__Problem to work on__
From the email about the "install everything" option, copy the passage starting with "On Mon, 2006-03-06 at 17:10" and going on through "you don't want.".

On Mon, 2006-03-06 at 17:10 -0600, Les Mikesell wrote:
> On Mon, 2006-03-06 at 16:49, David Boles wrote:
> > >> This is exactly what everyone has been trying to tell you all along. You want
> > >> ONE package so you install everything. That way you would be sure to get the
> > >> "the gazillion packages" that you don't want.
> > > 
> > > How do I know I don't want them until I've tried them all?  Isn't
> > > it like flavors of ice cream except all free?
> > > 
> > 
> > How new at this are you?

> Old enough to remember versions of unix where you had to pay
> extra to get a compiler or X so I'm happy to have more thrown
> in for free. I'm not sure what that has to do with knowing
> whether you'll find a program useful without trying it, or
> knowing if you are likely to run across a script that invokes
> it in the future.

	In the security business, we have and expression for people like you.
Those people who use the "install everything" button just because they
"might" want something in the future (and then forget they installed it,
if they even realize they installed it to begin with).

	We dub thee "owned".

	The funny thing is that (and I've seen this in this thread) most of the
time people will use the argument that the newbie user is the one who
needs the "install everything" option, because they don't know what they
want, so they'll be sure to get it.  They are EXACTLY the LAST people
who need or should use that damn thing.  They are the MOST likely to get
burned by it (and I've spent too much time helping newbies fix broken
systems what would not have been broken into if they had only installed
what they needed).

	This has gotten vastly better from the bad old days when RedHat Linux
3.x (or was it 4 - and I don't mean Enterprise) would install Samba and
share out your entire system because the service was installed "running"

(Bounding box coordinate data)
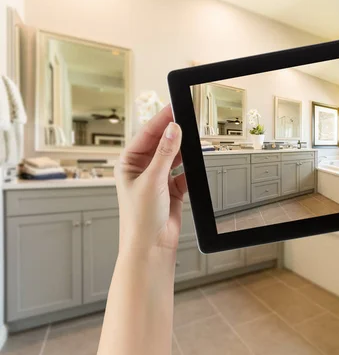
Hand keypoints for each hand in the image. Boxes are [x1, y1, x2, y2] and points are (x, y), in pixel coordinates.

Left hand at [114, 106, 186, 253]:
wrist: (151, 247)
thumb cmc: (139, 219)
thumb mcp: (152, 181)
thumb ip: (165, 154)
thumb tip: (173, 130)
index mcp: (128, 164)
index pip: (146, 135)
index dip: (160, 120)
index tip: (174, 107)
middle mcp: (142, 170)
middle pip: (161, 143)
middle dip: (174, 133)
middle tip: (188, 118)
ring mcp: (158, 179)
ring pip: (174, 157)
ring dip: (183, 151)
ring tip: (194, 140)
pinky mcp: (172, 190)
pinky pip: (184, 173)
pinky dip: (190, 169)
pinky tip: (195, 163)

__Response__
On Mon, 2006-03-06 at 17:10 -0600, Les Mikesell wrote:
> On Mon, 2006-03-06 at 16:49, David Boles wrote:
> > >> This is exactly what everyone has been trying to tell you all along. You want
> > >> ONE package so you install everything. That way you would be sure to get the
> > >> "the gazillion packages" that you don't want.